Studying the mycobacterial Pup-proteasome system
In all cells, regulated proteolysis constantly sculpt and reshape the proteome. It is essential for regulation of cellular activities, for elimination of misfolded proteins and for amino acid recycling under starvation conditions. At the same time, proteolysis is a deleterious process that can prove deadly to the cell. Accordingly, mechanisms have evolved that allow intracellular proteolysis to occur in a carefully regulated manner. For instance, AAA+ proteases, the enzymes that catalyze most regulated proteolysis in the cell, are well designed to carefully chose and degrade their substrates while avoiding uncontrolled degradation of other cellular proteins. In eukaryotes, the 26S proteasome is the only AAA+ protease acting in the cytoplasm and nucleus, where it degrades predominantly ubiquitin-tagged proteins. In analogy, the bacterial proteasome relies on a prokaryotic ubiquitin-like protein (Pup) for protein tagging.
The Pup proteasome system is a protein tagging and degradation system. Pup, a 64-residue unstructured protein, is attached via its C-terminal glutamate to a wide variety of targets, thereby tagging them to degradation by the bacterial proteasome. A single promiscuous ligase, PafA, forms an isopeptide bond between the side chain of the Pup C-terminal glutamate and lysine side chains in target proteins. In many bacterial species, Pup is translated with a C-terminal glutamine rather than a glutamate, and an enzyme termed Dop must convert this terminal glutamine to a glutamate before PafA can act.
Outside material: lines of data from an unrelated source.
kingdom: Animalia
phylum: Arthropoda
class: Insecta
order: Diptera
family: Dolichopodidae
By the same enzymatic mechanism, Dop can also hydrolyze the isopeptide bond linking Pup to a target, thereby detaching Pup from an already pupylated protein. Pupylated proteins are recognized and degraded by the multi-component bacterial proteasome. One component of this proteolytic machine is the 20S core particle (CP), which contains a degradation chamber typically enclosed by two homo-heptameric beta rings stacked between two homo-heptameric alpha rings. The second critical component is Mpa, a homo-hexameric AAA+ enzyme that acts to recognize, unfold, and translocate pupylated proteins into the 20S CP chamber for degradation.
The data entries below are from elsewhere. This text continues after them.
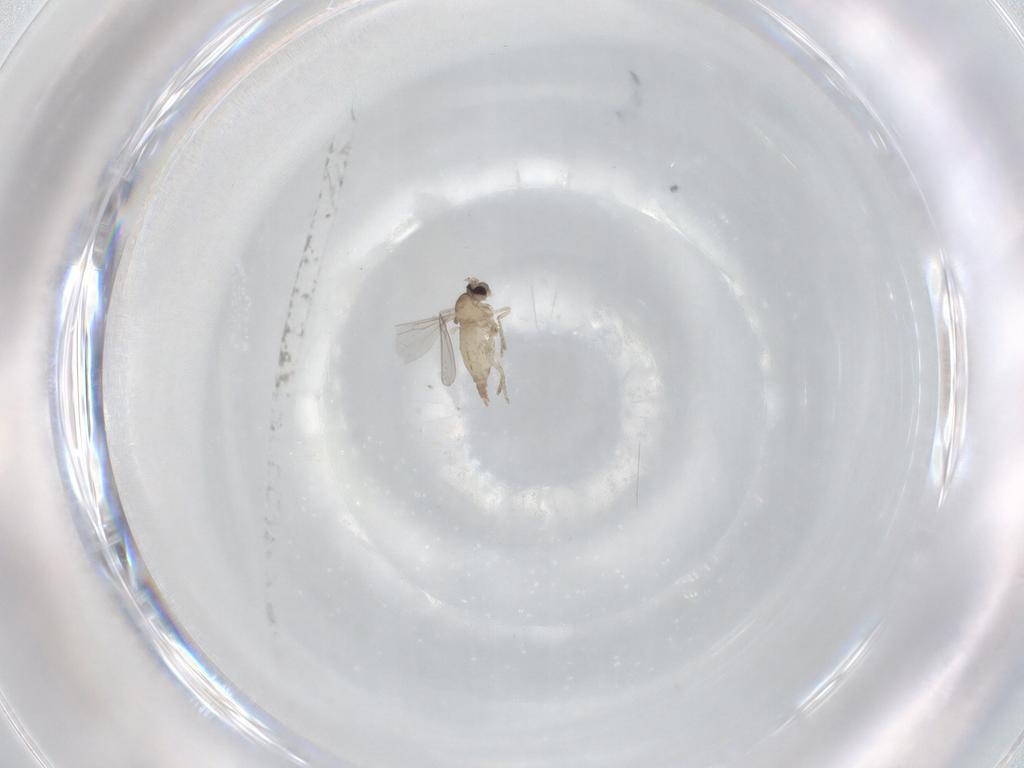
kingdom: Animalia
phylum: Arthropoda
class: Insecta
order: Diptera
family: Cecidomyiidae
The PPS was initially discovered in the pathogen Mycobacterium tuberculosis, where it was found to be important for the virulence and persistence in the host. Therefore, enzymes of the PPS are potential targets for the development of anti-tuberculosis medicine. At the same time, the conservation of the PPS in non-pathogenic actinobacterial species indicated that this system plays a fundamental role in the physiology of these bacteria. We have shown that in Mycobacterium smegmatis, a non-pathogenic mycobacterial model organism, the PPS is essential under nitrogen starvation conditions. Under such conditions, PPS activity is accelerated via the action of multiple regulatory mechanisms to support cellular functions, while carefully avoiding unnecessary protein degradation.
While much exciting information has accumulated in recent years regarding the mechanism of action, regulation and physiological roles of the PPS, many intriguing questions remain unanswered. Work in our lab addresses these questions in a quest to understand the molecular design of a complex proteolytic pathway.
We focus on two main research directions:
Regulation of the Pup-proteasome system
The PPS responds to external stimuli in a carefully regulated manner. Indeed, both pupylation and degradation of pupylated proteins are accelerated under conditions of nitrogen starvation. Our lab studies how the PPS senses external stimuli, as well as the mechanisms that allow for control of the cytoplasmic levels and activity of the PPS components.
For instance, we ask the following questions:
- How is nitrogen starvation sensed by the PPS?
- To which stimuli, other than nitrogen starvation, does the PPS respond?
- How are the levels and activities of the PPS enzymes controled?
- What feedback loops and kinetic constrains direct PPS regulation?
PPS mechanism of action
The role of most PPS components is known and their mechanism of action has been studied in recent years. Yet, many questions regarding the mechanism of protein pupylation and proteasomal degradation still await answers. For instance, it is currently unclear how PafA chooses is substrates and whether this activity is regulated at the enzyme level. Likewise, cooperation and feedback between PPS enzymes is poorly understood. Our lab combines genetic, biochemical and structural approaches to answer questions such as:
- How structure-function relationships allow the protesome to act in a highly controlled manner?
- What are the structure-function relationships that define PafA and Dop activities?
- How is substrate recognition by PafA determined at the molecular level?
- Does coupling between pupylation and degradation in vivo exist?
- How are the activities of the PPS enzymes regulated at the biochemical level?